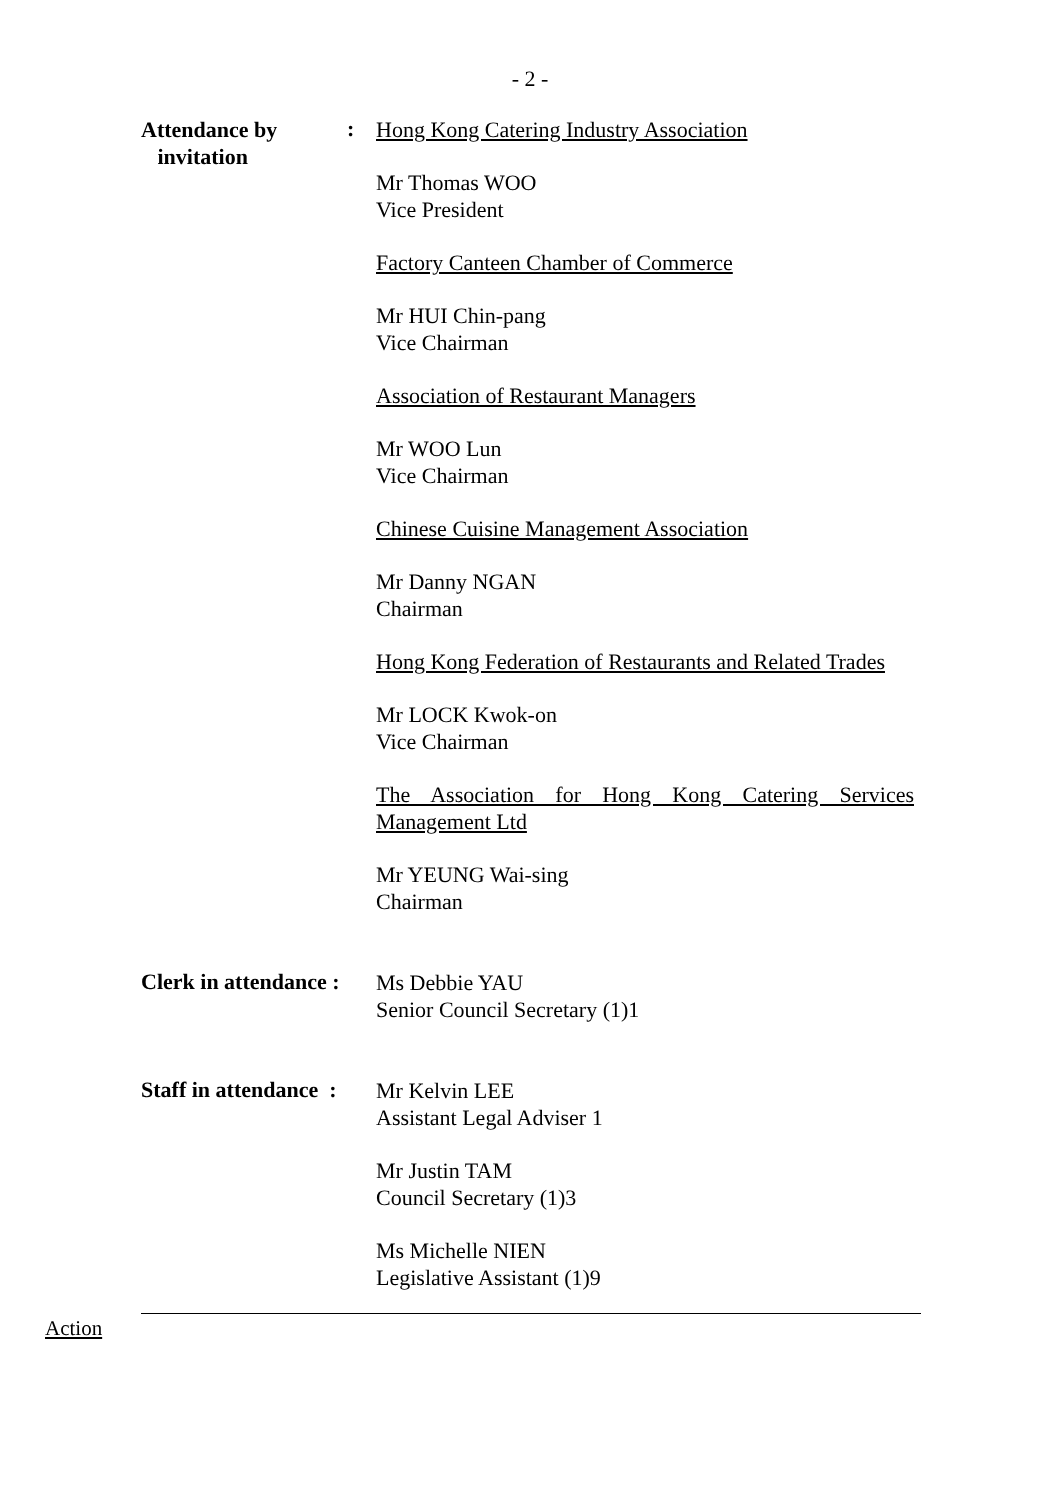- 2 -
Attendance by
invitation
:
Hong Kong Catering Industry Association
Mr Thomas WOO
Vice President
Factory Canteen Chamber of Commerce
Mr HUI Chin-pang
Vice Chairman
Association of Restaurant Managers
Mr WOO Lun
Vice Chairman
Chinese Cuisine Management Association
Mr Danny NGAN
Chairman
Hong Kong Federation of Restaurants and Related Trades
Mr LOCK Kwok-on
Vice Chairman
The Association for Hong Kong Catering Services Management Ltd
Mr YEUNG Wai-sing
Chairman
Clerk in attendance :
Ms Debbie YAU
Senior Council Secretary (1)1
Staff in attendance :
Mr Kelvin LEE
Assistant Legal Adviser 1
Mr Justin TAM
Council Secretary (1)3
Ms Michelle NIEN
Legislative Assistant (1)9
Action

######

● Work required
Tell me how many lines in the entries contain the string "Assistant", and give nothing besides that number.

● Answer to this problem
2